Oltre la metà delle imprenditrici, il 55,7%, ricopre il ruolo di titolare; il 20,6% è amministratore e il 20% socia. Si tratta in larga parte di imprese di piccola dimensione, fortemente radicate nel territorio: oltre il 50% conta tra 1 e 9 addetti, con una struttura che tiene insieme imprenditorialità, occupazione e comunità locale.
Dal punto di vista settoriale, i dati confermano il peso strategico delle donne nell’economia quotidiana: il 49,1% opera nei servizi alla persona, il 26,4% nel manifatturiero, il 14,6% nei servizi alle imprese e il 10,1% nelle costruzioni. Ambiti diversi, ma accomunati da un forte legame con il tessuto sociale ed economico dei territori.
I dati, elaborati dall’Ufficio Studi di Confartigianato Imprese su fonte Unioncamere-Infocamere, mettono però in evidenza anche le criticità. Tra gli ostacoli principali segnalati dalle imprenditrici artigiane emerge la burocrazia (54,5%), ritenuta spesso sproporzionata rispetto alla dimensione delle micro e piccole imprese. Subito dopo si colloca il tema della conciliazione tra lavoro e vita privata (53,4%), che interessa imprese di ogni dimensione, con o senza dipendenti. Seguono le difficoltà legate a liquidità e accesso al credito (41,7%), particolarmente rilevanti nelle fasi di incertezza economica, e la mancanza di tempo per formazione e aggiornamento (27,1%).
Secondo Sara Origlia, presidente del Movimento Donne di Confartigianato Imprese Piemonte, uno degli elementi più significativi riguarda il basso utilizzo delle misure di sostegno specifiche. Non per assenza di bisogno, ma per scarsa conoscenza delle opportunità, complessità delle procedure o requisiti poco aderenti alla realtà delle piccole imprese artigiane. Da qui la necessità, sottolinea Origlia, di aprire una riflessione sull’efficacia delle politiche pubbliche: non basta stanziare risorse, occorre renderle realmente accessibili e utilizzabili anche dalle micro e piccole imprese.
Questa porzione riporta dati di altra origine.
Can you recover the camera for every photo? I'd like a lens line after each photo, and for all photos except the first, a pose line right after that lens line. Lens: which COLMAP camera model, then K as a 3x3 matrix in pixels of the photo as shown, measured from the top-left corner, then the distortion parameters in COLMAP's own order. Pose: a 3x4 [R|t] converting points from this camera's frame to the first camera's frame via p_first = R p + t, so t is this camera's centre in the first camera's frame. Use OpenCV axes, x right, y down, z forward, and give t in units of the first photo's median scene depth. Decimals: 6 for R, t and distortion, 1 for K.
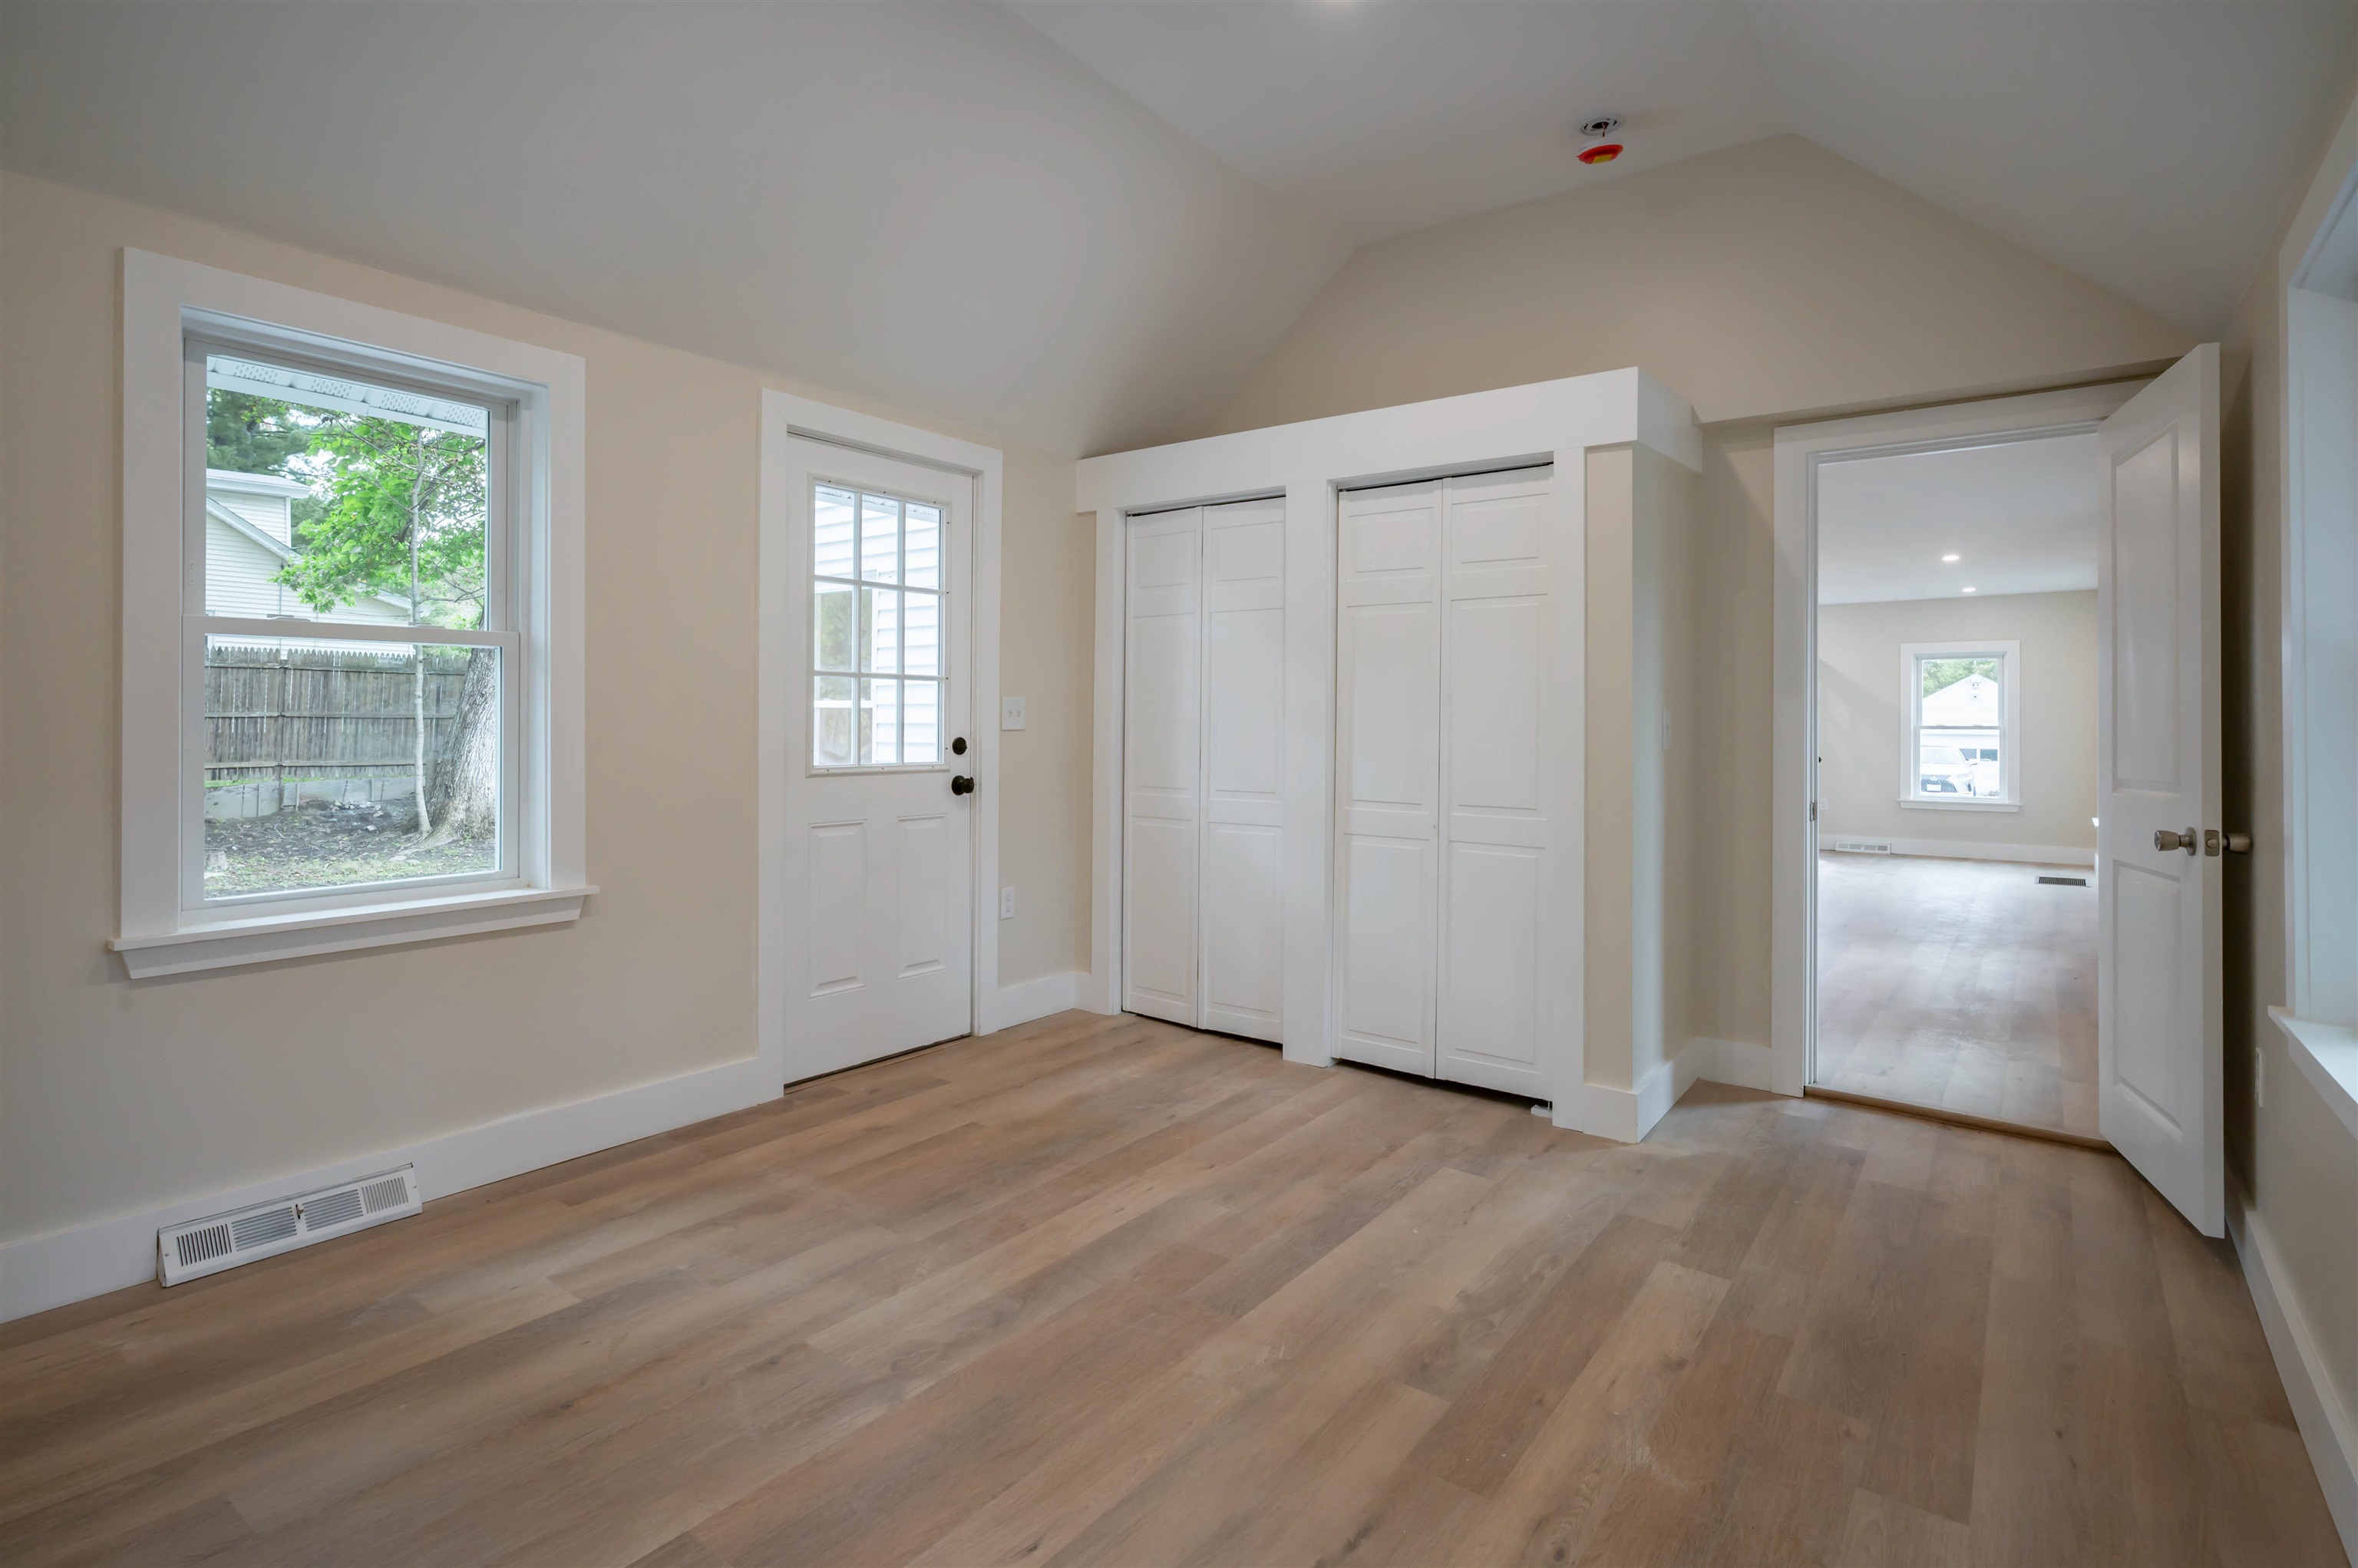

Il sostegno all’imprenditoria femminile, viene ribadito, non può essere episodico né inteso come misura assistenziale. Deve essere affrontato in modo strutturale, come parte integrante della politica economica, per rendere le donne pienamente partecipi del processo di crescita competitiva del Paese. Non una “politica di genere”, ma una scelta di sviluppo che coinvolge istituzioni, associazioni di categoria e sistema bancario.
Particolare attenzione viene posta sul nodo della conciliazione, indicato come uno dei principali ostacoli alla competitività. In assenza di strumenti adeguati, spesso è la famiglia a rappresentare l’unico supporto. Da qui la richiesta di attivare strumenti concreti di conciliazione vita-lavoro, rafforzare la spesa sul welfare per famiglie e giovani e intervenire anche sulla leva fiscale, prevedendo la detraibilità delle spese sostenute per servizi di cura e supporto.
Il quadro che emerge in vista dell’8 marzo è quello di un’imprenditoria femminile diffusa, radicata e capace di resistere alle difficoltà, ma ancora alle prese con barriere strutturali. Un sistema che, se messo nelle condizioni di esprimere pienamente competenze e talento, può rappresentare non solo un tema di equità, ma un fattore di innovazione e competitività per l’intera economia regionale.